# [YOUR GOAL]
Each line from the first entry to the line with "31: (951, 389)", both included, is to be returned unchanged, with any pictures dropped.

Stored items
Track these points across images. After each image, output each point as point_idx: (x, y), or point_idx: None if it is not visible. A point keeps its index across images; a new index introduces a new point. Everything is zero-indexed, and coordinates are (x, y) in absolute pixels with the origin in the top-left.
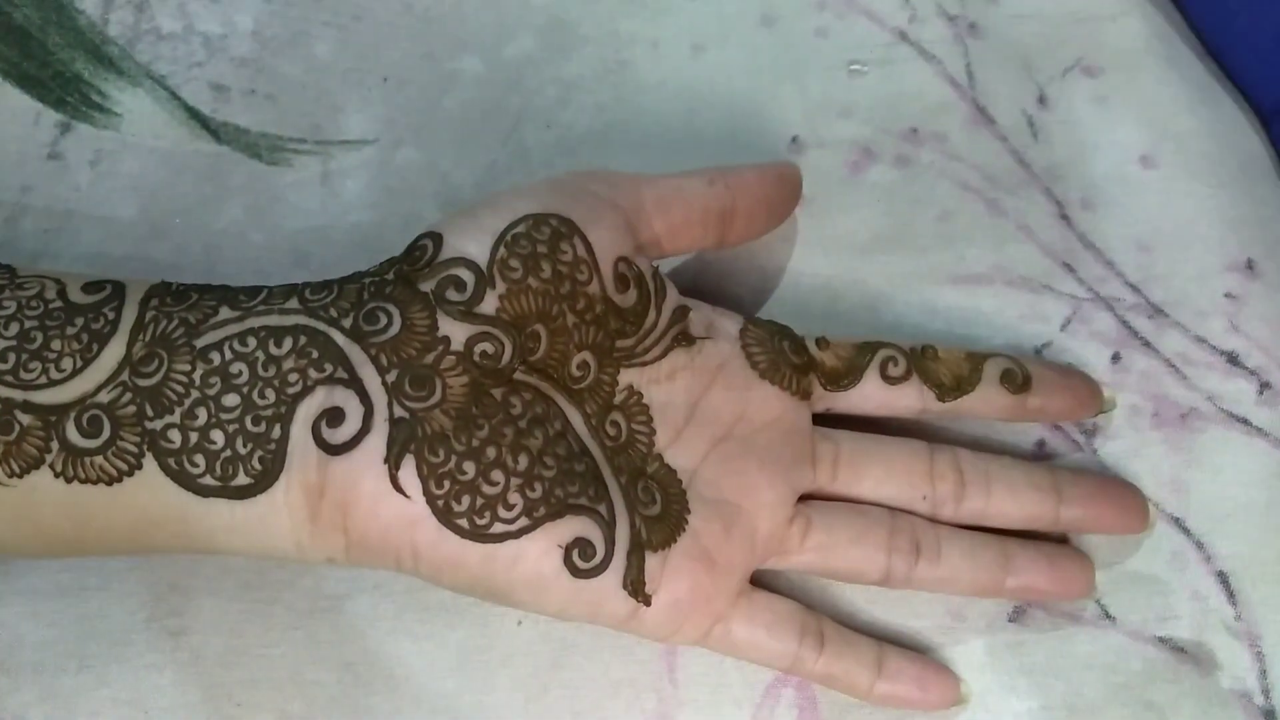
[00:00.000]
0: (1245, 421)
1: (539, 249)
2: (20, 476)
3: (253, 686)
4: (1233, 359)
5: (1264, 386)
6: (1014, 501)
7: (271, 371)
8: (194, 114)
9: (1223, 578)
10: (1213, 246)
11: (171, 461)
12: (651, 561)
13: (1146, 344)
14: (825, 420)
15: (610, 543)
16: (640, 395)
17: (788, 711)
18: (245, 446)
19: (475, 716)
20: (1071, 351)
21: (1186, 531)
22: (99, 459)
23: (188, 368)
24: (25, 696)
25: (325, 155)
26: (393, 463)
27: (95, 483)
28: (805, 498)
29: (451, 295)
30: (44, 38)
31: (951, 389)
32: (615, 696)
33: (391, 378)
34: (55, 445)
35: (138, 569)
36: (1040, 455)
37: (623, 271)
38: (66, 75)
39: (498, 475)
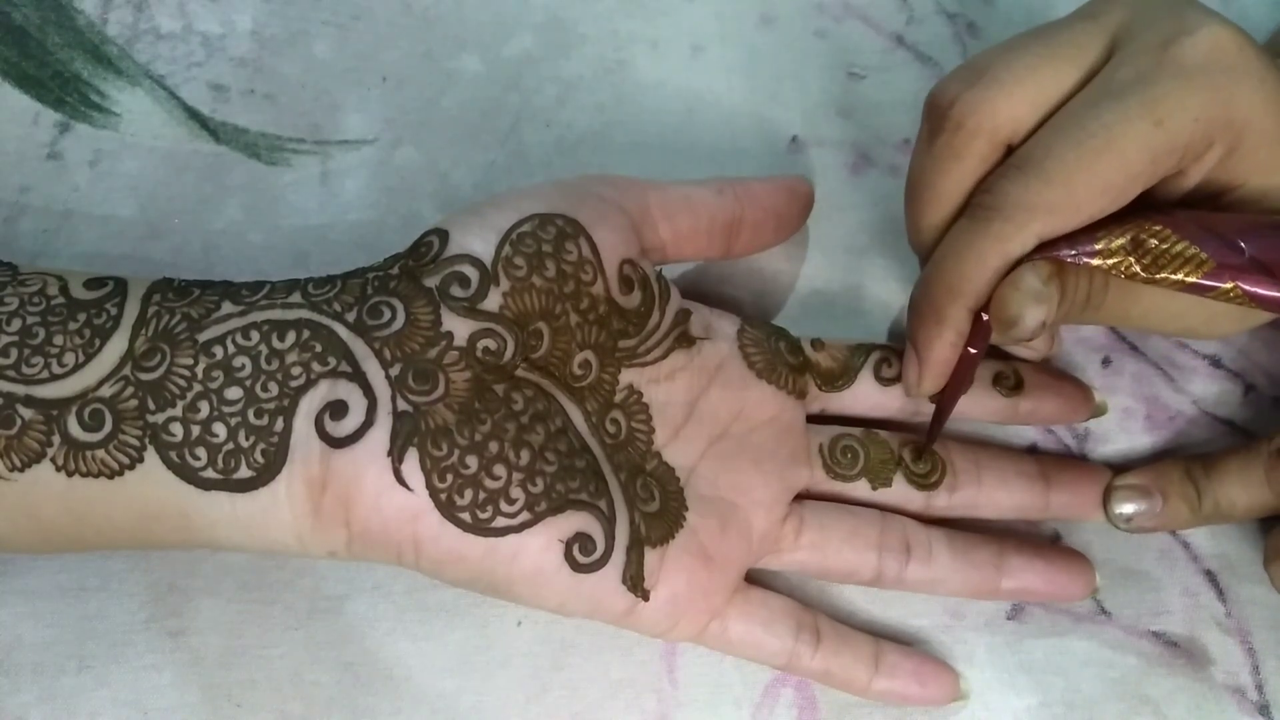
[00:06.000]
0: (1230, 423)
1: (544, 248)
2: (21, 470)
3: (252, 687)
4: (1215, 363)
5: (1249, 389)
6: (1005, 490)
7: (274, 365)
8: (193, 114)
9: (1211, 576)
10: None
11: (173, 455)
12: (650, 557)
13: (1133, 347)
14: (820, 421)
15: (610, 538)
16: (640, 394)
17: (787, 711)
18: (247, 439)
19: (475, 716)
20: (1062, 355)
21: (1172, 531)
22: (100, 453)
23: (190, 361)
24: (25, 697)
25: (324, 155)
26: (396, 456)
27: (96, 476)
28: (800, 497)
29: (456, 291)
30: (43, 37)
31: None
32: (615, 696)
33: (395, 372)
34: (57, 439)
35: (137, 569)
36: None
37: (627, 273)
38: (65, 75)
39: (500, 470)
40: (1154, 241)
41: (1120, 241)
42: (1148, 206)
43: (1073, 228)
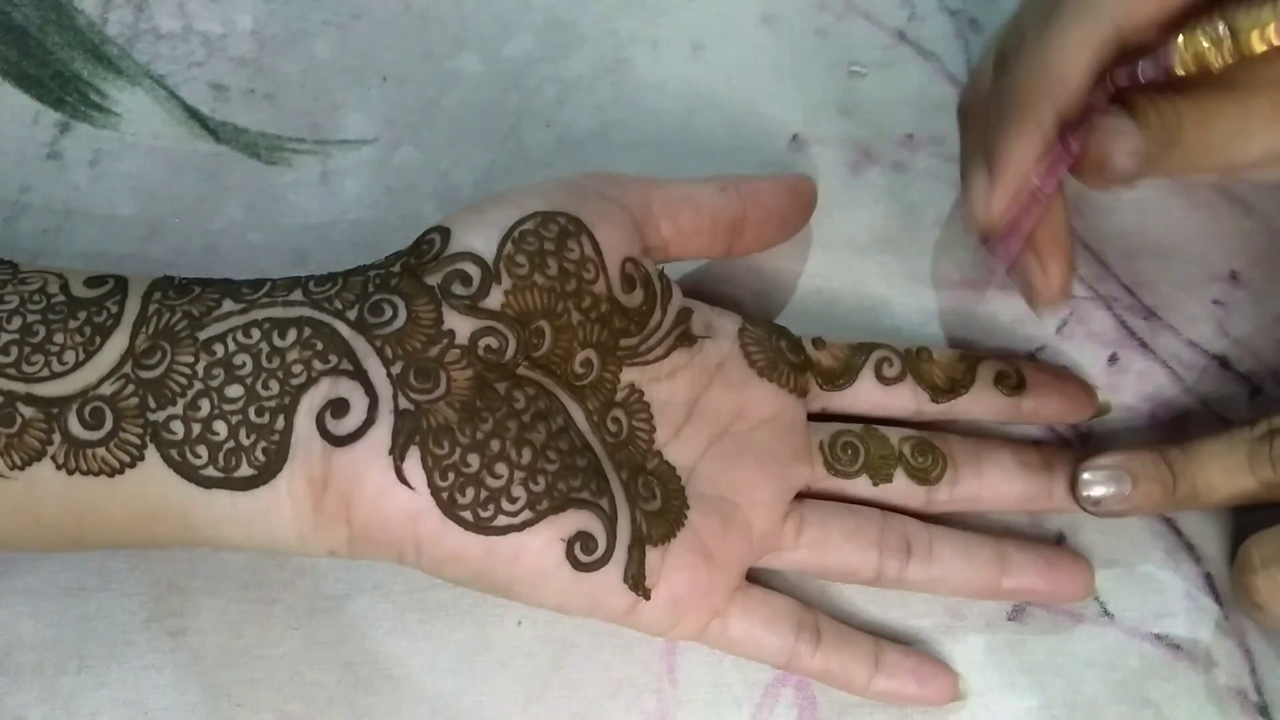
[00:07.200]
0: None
1: (546, 246)
2: (22, 469)
3: (252, 686)
4: (1224, 363)
5: (1255, 391)
6: (1007, 481)
7: (275, 363)
8: (193, 113)
9: (1209, 579)
10: (1194, 259)
11: (174, 453)
12: (651, 556)
13: (1143, 344)
14: (821, 420)
15: (612, 537)
16: (641, 393)
17: (787, 711)
18: (248, 437)
19: (475, 716)
20: (1066, 355)
21: (1178, 532)
22: (101, 451)
23: (191, 359)
24: (25, 696)
25: (324, 154)
26: (397, 454)
27: (97, 474)
28: (801, 496)
29: (457, 289)
30: (43, 37)
31: (945, 390)
32: (615, 696)
33: (396, 370)
34: (57, 437)
35: (137, 569)
36: None
37: (629, 272)
38: (65, 75)
39: (501, 468)
40: (1222, 24)
41: (1190, 36)
42: None
43: (1144, 14)
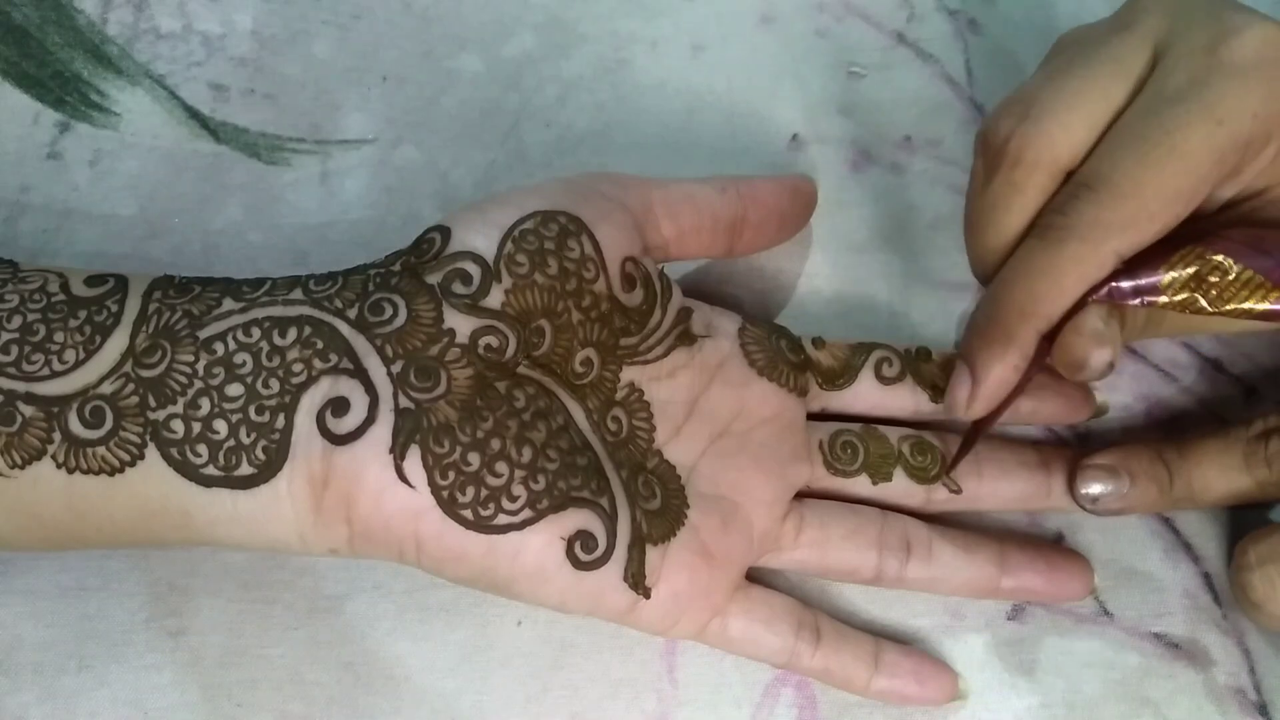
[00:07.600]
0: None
1: (546, 245)
2: (22, 468)
3: (252, 686)
4: (1218, 366)
5: (1250, 392)
6: (1006, 480)
7: (275, 361)
8: (193, 113)
9: (1208, 579)
10: None
11: (174, 451)
12: (652, 555)
13: (1132, 350)
14: (821, 420)
15: (612, 535)
16: (641, 392)
17: (787, 711)
18: (249, 436)
19: (475, 716)
20: None
21: (1176, 532)
22: (101, 449)
23: (191, 358)
24: (25, 696)
25: (324, 154)
26: (398, 453)
27: (97, 473)
28: (801, 495)
29: (457, 288)
30: (43, 37)
31: (944, 390)
32: (615, 696)
33: (397, 368)
34: (57, 436)
35: (137, 569)
36: None
37: (630, 271)
38: (65, 75)
39: (502, 467)
40: (1214, 277)
41: (1183, 276)
42: (1194, 222)
43: (1148, 241)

# [WRITTEN ANSWER]
Track these points across images. After each image, output each point as point_idx: (x, y), or point_idx: None if it is not visible. A point keeps its index across images; a new index introduces a new point. Everything is zero-indexed, and coordinates are (x, y) in absolute pixels with the origin in the top-left.
[00:00.000]
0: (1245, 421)
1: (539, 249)
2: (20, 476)
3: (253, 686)
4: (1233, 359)
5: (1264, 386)
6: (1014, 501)
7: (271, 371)
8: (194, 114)
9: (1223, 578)
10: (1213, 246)
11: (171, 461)
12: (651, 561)
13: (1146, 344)
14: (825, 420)
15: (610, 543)
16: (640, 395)
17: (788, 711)
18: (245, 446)
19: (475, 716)
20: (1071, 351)
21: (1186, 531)
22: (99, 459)
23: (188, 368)
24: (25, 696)
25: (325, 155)
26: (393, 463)
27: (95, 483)
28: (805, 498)
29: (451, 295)
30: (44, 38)
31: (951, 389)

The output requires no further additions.